:: Problem requirements ::
Lines below containing the word "APERTURE" should be copied out.

:: Data excerpts ::
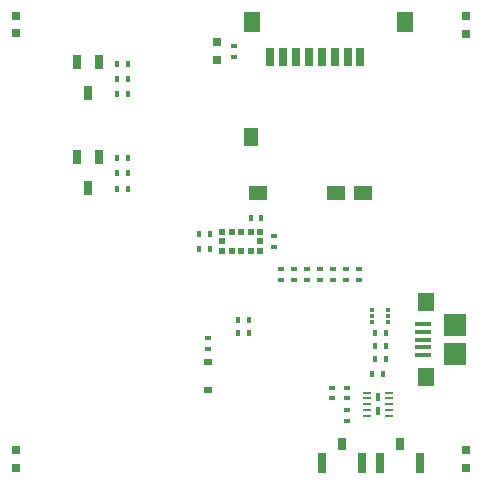
<source format=gbp>
G04 #@! TF.FileFunction,Paste,Bot*
%FSLAX46Y46*%
G04 Gerber Fmt 4.6, Leading zero omitted, Abs format (unit mm)*
G04 Created by KiCad (PCBNEW 4.1.0-alpha+201607160317+6981~46~ubuntu14.04.1-product) date Fri Jul 22 01:01:49 2016*
%MOMM*%
%LPD*%
G01*
G04 APERTURE LIST*
%ADD10C,0.100000*%
%ADD11R,0.400000X0.600000*%
%ADD12R,0.600000X0.400000*%
%ADD13R,1.900000X1.900000*%
%ADD14R,1.400000X1.600000*%
%ADD15R,1.350000X0.400000*%
%ADD16R,0.800000X0.600000*%
%ADD17R,0.800000X1.200000*%
%ADD18R,0.800000X1.700000*%
%ADD19R,0.800000X1.100000*%
%ADD20R,0.450000X0.300000*%
%ADD21R,0.500000X0.500000*%
%ADD22R,0.700000X0.250000*%
%ADD23R,0.384000X0.720000*%
%ADD24R,1.400000X1.700000*%
%ADD25R,0.800000X1.500000*%
%ADD26R,1.150000X1.500000*%
%ADD27R,1.500000X1.150000*%
%ADD28R,0.797560X0.797560*%
%ADD29R,0.750000X0.800000*%
G04 APERTURE END LIST*
D10*
D11*
X138050000Y-102450000D03*
X137150000Y-102450000D03*
D12*
X136800000Y-78150000D03*
X136800000Y-79050000D03*
X140150000Y-95152932D03*
X140150000Y-94252932D03*
D11*
X139100000Y-92752932D03*
X138200000Y-92752932D03*
D12*
X146350000Y-109000000D03*
X146350000Y-109900000D03*
X146350000Y-108000000D03*
X146350000Y-107100000D03*
D13*
X155500000Y-104225000D03*
X155500000Y-101825000D03*
D14*
X153050000Y-99825000D03*
X153050000Y-106225000D03*
D15*
X152825000Y-101725000D03*
X152825000Y-102375000D03*
X152825000Y-104325000D03*
X152825000Y-103675000D03*
X152825000Y-103025000D03*
D16*
X134625000Y-107325000D03*
X134625000Y-104925000D03*
D12*
X134600000Y-103800000D03*
X134600000Y-102900000D03*
D17*
X124450000Y-82150000D03*
X125400000Y-79550000D03*
X123500000Y-79550000D03*
X124450000Y-90150000D03*
X125400000Y-87550000D03*
X123500000Y-87550000D03*
D11*
X137150000Y-101350000D03*
X138050000Y-101350000D03*
D12*
X142950000Y-97950000D03*
X142950000Y-97050000D03*
X141850000Y-97950000D03*
X141850000Y-97050000D03*
X140740000Y-97050000D03*
X140740000Y-97950000D03*
D11*
X149650000Y-104700000D03*
X148750000Y-104700000D03*
X149650000Y-103600000D03*
X148750000Y-103600000D03*
D12*
X147350000Y-97950000D03*
X147350000Y-97050000D03*
X146250000Y-97950000D03*
X146250000Y-97050000D03*
X145150000Y-97950000D03*
X145150000Y-97050000D03*
X144050000Y-97050000D03*
X144050000Y-97950000D03*
D11*
X148750000Y-102500000D03*
X149650000Y-102500000D03*
X133850000Y-95352932D03*
X134750000Y-95352932D03*
X133850000Y-94052932D03*
X134750000Y-94052932D03*
X149400000Y-105900000D03*
X148500000Y-105900000D03*
D12*
X145050000Y-108000000D03*
X145050000Y-107100000D03*
D11*
X126900000Y-82250000D03*
X127800000Y-82250000D03*
X126900000Y-90250000D03*
X127800000Y-90250000D03*
X126900000Y-80950000D03*
X127800000Y-80950000D03*
X126900000Y-88950000D03*
X127800000Y-88950000D03*
X126900000Y-79650000D03*
X127800000Y-79650000D03*
X126900000Y-87650000D03*
X127800000Y-87650000D03*
D18*
X147600000Y-113500000D03*
X144200000Y-113500000D03*
D19*
X145900000Y-111850000D03*
D18*
X152550000Y-113500000D03*
X149150000Y-113500000D03*
D19*
X150850000Y-111850000D03*
D20*
X148450000Y-101500000D03*
X148450000Y-101000000D03*
X148450000Y-100500000D03*
X149800000Y-100500000D03*
X149800000Y-101000000D03*
X149800000Y-101500000D03*
D21*
X139000000Y-93902932D03*
X138200000Y-93902932D03*
X137400000Y-93902932D03*
X136600000Y-93902932D03*
X135800000Y-93902932D03*
X135800000Y-94702932D03*
X135800000Y-95502932D03*
X136600000Y-95502932D03*
X137400000Y-95502932D03*
X138200000Y-95502932D03*
X139000000Y-95502932D03*
X139000000Y-94702932D03*
D22*
X149875000Y-107500000D03*
X149875000Y-108000000D03*
X149875000Y-108500000D03*
X149875000Y-109000000D03*
X149875000Y-109500000D03*
X148025000Y-109500000D03*
X148025000Y-109000000D03*
X148025000Y-108500000D03*
X148025000Y-108000000D03*
X148025000Y-107500000D03*
D23*
X148950000Y-109100000D03*
X148950000Y-107900000D03*
D24*
X138350000Y-76150000D03*
D25*
X143100000Y-79050000D03*
X142000000Y-79050000D03*
X139800000Y-79050000D03*
X140900000Y-79050000D03*
X145300000Y-79050000D03*
X144200000Y-79050000D03*
X146400000Y-79050000D03*
X147500000Y-79050000D03*
D24*
X151250000Y-76150000D03*
D26*
X138225000Y-85900000D03*
D27*
X138800000Y-90625000D03*
X145400000Y-90625000D03*
X147700000Y-90625000D03*
D28*
X156450000Y-75650000D03*
X156450000Y-77148600D03*
X118350000Y-75600700D03*
X118350000Y-77099300D03*
X118350000Y-112400700D03*
X118350000Y-113899300D03*
X156450000Y-112400000D03*
X156450000Y-113898600D03*
D29*
X135350000Y-77850000D03*
X135350000Y-79350000D03*
M02*

</source>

:: Task response ::
G04 APERTURE LIST*
G04 APERTURE END LIST*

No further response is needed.